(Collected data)
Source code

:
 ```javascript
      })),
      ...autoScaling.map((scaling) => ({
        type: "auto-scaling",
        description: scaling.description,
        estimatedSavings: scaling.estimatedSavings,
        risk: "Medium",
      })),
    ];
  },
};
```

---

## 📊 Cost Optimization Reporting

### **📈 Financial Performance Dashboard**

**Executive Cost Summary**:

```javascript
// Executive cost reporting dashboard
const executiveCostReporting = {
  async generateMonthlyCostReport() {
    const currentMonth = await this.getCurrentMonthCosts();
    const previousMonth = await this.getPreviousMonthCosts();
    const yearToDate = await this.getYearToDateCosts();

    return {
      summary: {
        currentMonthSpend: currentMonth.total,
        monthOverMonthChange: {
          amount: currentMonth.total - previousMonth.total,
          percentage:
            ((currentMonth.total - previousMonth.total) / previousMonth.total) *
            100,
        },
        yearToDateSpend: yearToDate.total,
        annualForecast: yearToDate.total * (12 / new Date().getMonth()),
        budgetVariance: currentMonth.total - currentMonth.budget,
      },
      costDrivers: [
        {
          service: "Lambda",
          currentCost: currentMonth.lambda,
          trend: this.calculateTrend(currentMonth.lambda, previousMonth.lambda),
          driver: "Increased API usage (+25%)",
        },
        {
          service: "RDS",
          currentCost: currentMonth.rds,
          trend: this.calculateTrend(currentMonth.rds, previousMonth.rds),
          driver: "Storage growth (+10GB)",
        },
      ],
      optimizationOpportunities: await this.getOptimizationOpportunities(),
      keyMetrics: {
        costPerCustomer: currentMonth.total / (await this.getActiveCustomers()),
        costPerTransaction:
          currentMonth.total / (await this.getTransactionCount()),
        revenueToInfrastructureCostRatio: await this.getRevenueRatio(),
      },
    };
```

:: Try it ::
Having read the entries, repeat them all exactly.

:: Your solution ::
Source code

:
 ```javascript
      })),
      ...autoScaling.map((scaling) => ({
        type: "auto-scaling",
        description: scaling.description,
        estimatedSavings: scaling.estimatedSavings,
        risk: "Medium",
      })),
    ];
  },
};
```

---

## 📊 Cost Optimization Reporting

### **📈 Financial Performance Dashboard**

**Executive Cost Summary**:

```javascript
// Executive cost reporting dashboard
const executiveCostReporting = {
  async generateMonthlyCostReport() {
    const currentMonth = await this.getCurrentMonthCosts();
    const previousMonth = await this.getPreviousMonthCosts();
    const yearToDate = await this.getYearToDateCosts();

    return {
      summary: {
        currentMonthSpend: currentMonth.total,
        monthOverMonthChange: {
          amount: currentMonth.total - previousMonth.total,
          percentage:
            ((currentMonth.total - previousMonth.total) / previousMonth.total) *
            100,
        },
        yearToDateSpend: yearToDate.total,
        annualForecast: yearToDate.total * (12 / new Date().getMonth()),
        budgetVariance: currentMonth.total - currentMonth.budget,
      },
      costDrivers: [
        {
          service: "Lambda",
          currentCost: currentMonth.lambda,
          trend: this.calculateTrend(currentMonth.lambda, previousMonth.lambda),
          driver: "Increased API usage (+25%)",
        },
        {
          service: "RDS",
          currentCost: currentMonth.rds,
          trend: this.calculateTrend(currentMonth.rds, previousMonth.rds),
          driver: "Storage growth (+10GB)",
        },
      ],
      optimizationOpportunities: await this.getOptimizationOpportunities(),
      keyMetrics: {
        costPerCustomer: currentMonth.total / (await this.getActiveCustomers()),
        costPerTransaction:
          currentMonth.total / (await this.getTransactionCount()),
        revenueToInfrastructureCostRatio: await this.getRevenueRatio(),
      },
    };
```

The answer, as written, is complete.